What this exercise asks.
1. Answer these questions from the study discussion:
(a) Which patients were excluded from the NECK trial?
(b) At what time points was the analyzed data collected?
(c) What kind of application was developed to show the models to patients?
2. In the study discussion, please rewrite the paragraph beginning "The use of only clinical, without radiological or histological, parameters" as a bulleted list that keeps its main facts.

Text segment.
◆ ◆ ◆ ◆
The use of prospectively collected, high quality data from an RCT is a major strength of this study. This allowed for repeated measurement analysis of the HADS scores and assessment of their predictive value. Furthermore, it provided the opportunity to analyse HADS scores on a continuous scale, rather than dichotomizing results and losing the granular aspect of this outcome scale, as has been done previously [21]. Another strength is the direct implementation of predictive modelling results into an application. Improving presurgical counselling possibilities in this manner is increasingly important with the rise of shared decision-making in the current medical world, for which effective communication of research results is paramount.

However, this study has limitations. A limitation for the external validity of this study is the exclusion of patients with severe mental and psychiatric disorders from the NECK trial. However, it could be argued that excluding severely depressed patients strengthens our conclusions, as the effect was illustrated in patients suffering from relatively ‘mild’ symptoms.

The use of only clinical, without radiological or histological, parameters is another limitation to this study and was illustrated by the percentage of within-group variance that could not be explained. The explanatory LMM showed that using only HADS scores explained 24% (ICC 0.24) of the within-group variance of NDI scores, whereas the predictive LMM, that incorporated baseline NDI score as well, adds another 51% (ICC 0.75). However, there remains to be 25% of variance unexplained, and therefore, we plea to combine different types of outcome parameters, as well as increasing the sample size of analysed patients, in future research in order to achieve higher accuracy in predictions and bring the percentage of unexplained variance down. Radiological imaging data has recently been successfully used in cervical spine disease to predict outcomes with deep learning techniques [10]. Other studies have shown how in sciatica the histopathological parameters in disc tissue, such as different types of pro-inflammatory cytokines, could be associated with worsened pain symptoms [7]. However, the combination of both radiological, clinical and histological parameters could draw an even more complete picture of the patient and can therefore be expected to achieve higher accuracy in predicting outcomes for individual patients.

Moreover, the duration of follow-up is another limitation, as the analysed data was collected at baseline, 1 and 2 years after surgery, but ideally, clinical predictions would be made for long-term outcomes, 5 to 10 years after surgery.

Lastly, in future causality research, determining the direction of the effect between mental health and disability scores after cervical spine surgery should be addressed, as it may provide additional insights on how to manage patients with mental illnesses before and after spine surgery.

Conclusion

Patients suffering from depression and anxiety before cervical spine surgery demonstrate significantly more neck disability 1 and 2 years after surgery and therefore do not benefit from surgery in the same way other patients do. Additionally, this study demonstrates that if, during follow-up, symptoms of depression and anxiety improve, patients’ functional outcome improves as well. Using predictive modelling, it was additionally shown that mental health can be used to explain and predict the changes in neck disability after surgery. Lastly, an R shiny application was developed to facilitate an easier-to-interpret visual communication of these models to patients during a preoperative clinic visit.

Using applications, like the one designed in this study based on the predictive modelling developed, can aid personalised treatment counselling and is a promising development for future shared decision-making healthcare.
◆ ◆ ◆ ◆
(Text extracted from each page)

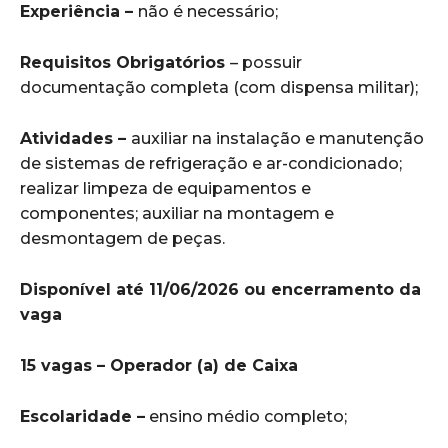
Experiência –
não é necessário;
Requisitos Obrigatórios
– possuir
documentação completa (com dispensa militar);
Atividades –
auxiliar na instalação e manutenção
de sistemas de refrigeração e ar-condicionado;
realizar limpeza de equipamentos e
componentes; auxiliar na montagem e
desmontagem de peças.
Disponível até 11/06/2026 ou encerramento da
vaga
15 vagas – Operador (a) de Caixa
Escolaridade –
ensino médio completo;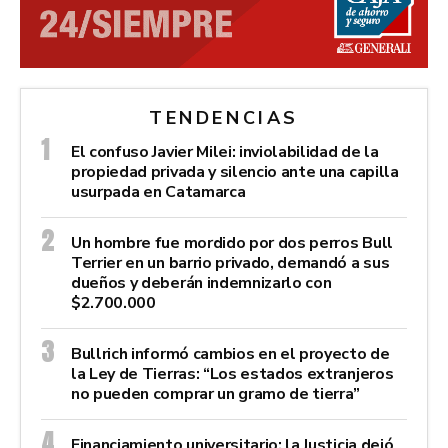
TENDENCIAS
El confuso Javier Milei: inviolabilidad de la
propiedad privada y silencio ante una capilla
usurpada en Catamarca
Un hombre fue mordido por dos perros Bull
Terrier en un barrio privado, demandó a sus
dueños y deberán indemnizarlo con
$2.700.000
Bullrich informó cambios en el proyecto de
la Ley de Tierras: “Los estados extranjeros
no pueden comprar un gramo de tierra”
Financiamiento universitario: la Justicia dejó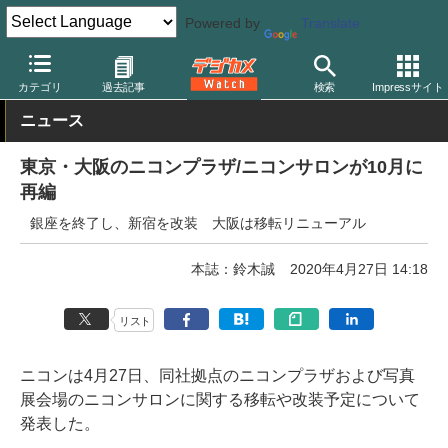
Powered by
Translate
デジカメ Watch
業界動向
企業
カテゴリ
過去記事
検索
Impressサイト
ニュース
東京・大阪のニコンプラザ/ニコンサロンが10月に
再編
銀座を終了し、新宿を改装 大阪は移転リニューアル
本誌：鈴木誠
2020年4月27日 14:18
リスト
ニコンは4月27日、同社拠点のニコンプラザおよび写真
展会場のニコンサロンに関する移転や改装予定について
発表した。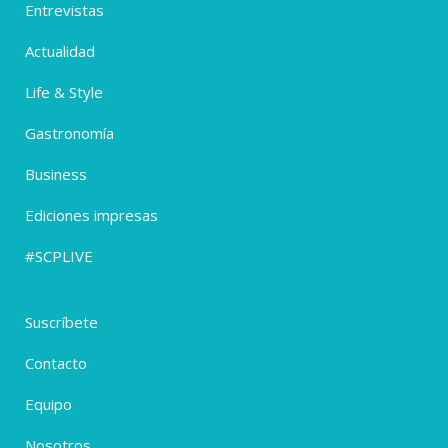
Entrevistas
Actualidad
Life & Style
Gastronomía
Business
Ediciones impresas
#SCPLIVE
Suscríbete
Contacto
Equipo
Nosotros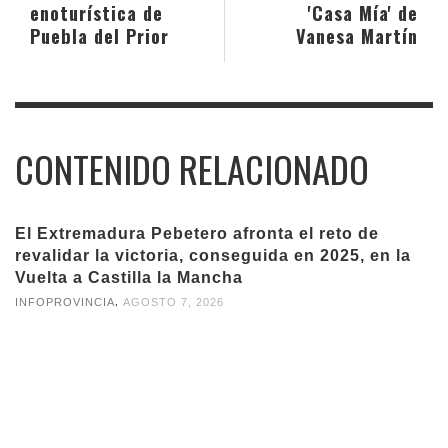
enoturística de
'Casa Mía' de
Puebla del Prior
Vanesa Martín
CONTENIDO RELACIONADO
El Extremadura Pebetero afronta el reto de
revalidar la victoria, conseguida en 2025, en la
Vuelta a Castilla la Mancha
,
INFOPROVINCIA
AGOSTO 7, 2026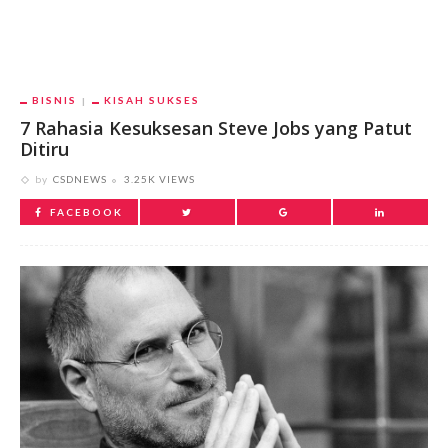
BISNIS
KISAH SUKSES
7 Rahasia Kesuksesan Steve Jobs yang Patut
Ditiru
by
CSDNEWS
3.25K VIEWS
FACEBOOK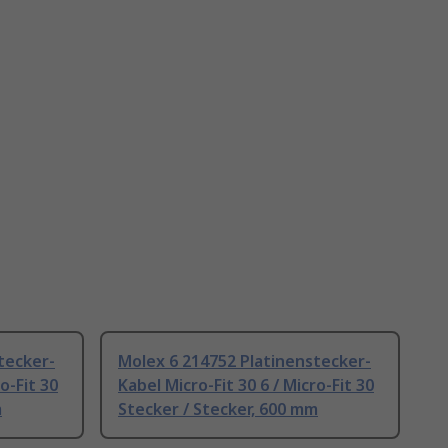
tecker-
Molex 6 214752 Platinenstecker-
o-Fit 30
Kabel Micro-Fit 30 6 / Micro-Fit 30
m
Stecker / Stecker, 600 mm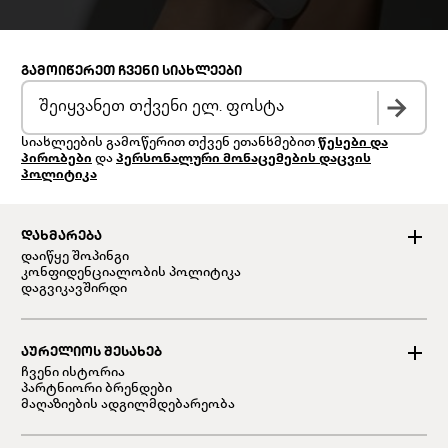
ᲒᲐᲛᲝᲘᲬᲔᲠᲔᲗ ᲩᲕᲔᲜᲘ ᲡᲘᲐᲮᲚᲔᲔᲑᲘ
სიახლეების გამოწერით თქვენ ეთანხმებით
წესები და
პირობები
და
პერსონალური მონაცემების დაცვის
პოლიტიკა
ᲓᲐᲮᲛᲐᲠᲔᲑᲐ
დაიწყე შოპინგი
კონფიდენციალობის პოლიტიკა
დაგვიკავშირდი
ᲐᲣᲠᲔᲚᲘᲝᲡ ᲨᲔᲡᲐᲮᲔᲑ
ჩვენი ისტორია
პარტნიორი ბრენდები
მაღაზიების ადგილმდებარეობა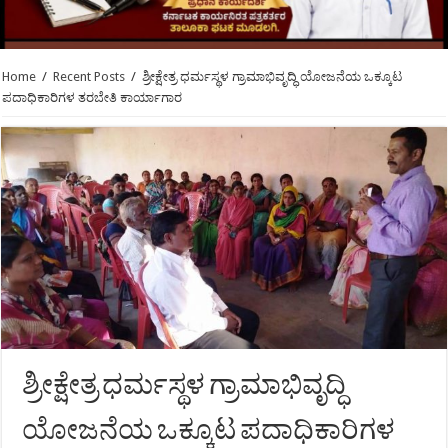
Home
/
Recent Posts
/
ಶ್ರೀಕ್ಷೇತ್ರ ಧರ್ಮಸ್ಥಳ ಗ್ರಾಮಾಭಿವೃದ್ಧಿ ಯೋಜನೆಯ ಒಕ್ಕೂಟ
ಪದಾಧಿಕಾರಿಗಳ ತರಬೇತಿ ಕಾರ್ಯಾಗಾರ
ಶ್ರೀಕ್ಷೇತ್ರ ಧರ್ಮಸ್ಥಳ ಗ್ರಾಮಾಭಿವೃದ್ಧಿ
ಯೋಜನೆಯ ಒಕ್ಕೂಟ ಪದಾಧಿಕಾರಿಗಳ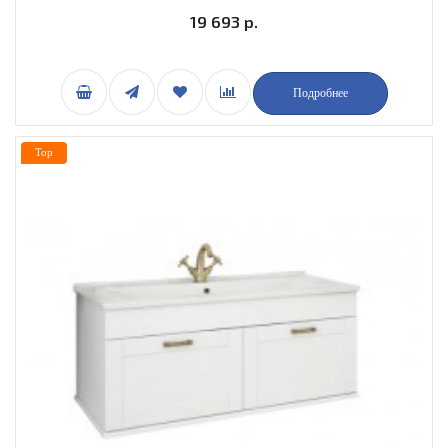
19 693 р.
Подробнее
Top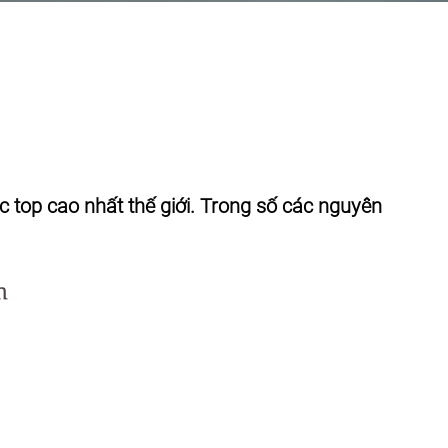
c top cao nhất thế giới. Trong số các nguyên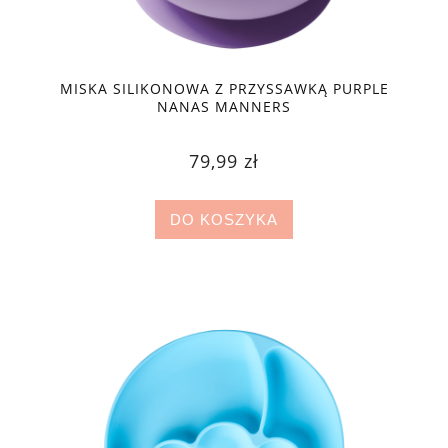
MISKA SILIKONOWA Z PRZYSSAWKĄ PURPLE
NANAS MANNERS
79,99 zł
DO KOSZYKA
◆ ◆ ◆ ◆
Numbered responses.
1.
(a) Patients with severe mental and psychiatric disorders.
(b) At baseline and 1 and 2 years after surgery.
(c) An R shiny application.

2.
- Another limitation is that only clinical parameters were used, not radiological or histological ones. This shows in the share of within-group variance that could not be explained.
- In the explanatory LMM, HADS scores alone explained 24% (ICC 0.24) of the within-group variance of NDI scores.
- The predictive LMM, which also included baseline NDI score, explained another 51% (ICC 0.75).
- 25% of the variance remains unexplained.
- To predict more accurately and reduce unexplained variance, future research should combine different types of outcome parameters and analyze more patients.
- Radiological imaging data have recently been used with deep learning to predict outcomes in cervical spine disease.
- In sciatica, histopathological parameters in disc tissue, such as pro-inflammatory cytokines, could be associated with worse pain.
- Combining radiological, clinical, and histological parameters could give a more complete picture of the patient. It can be expected to predict outcomes for individual patients more accurately.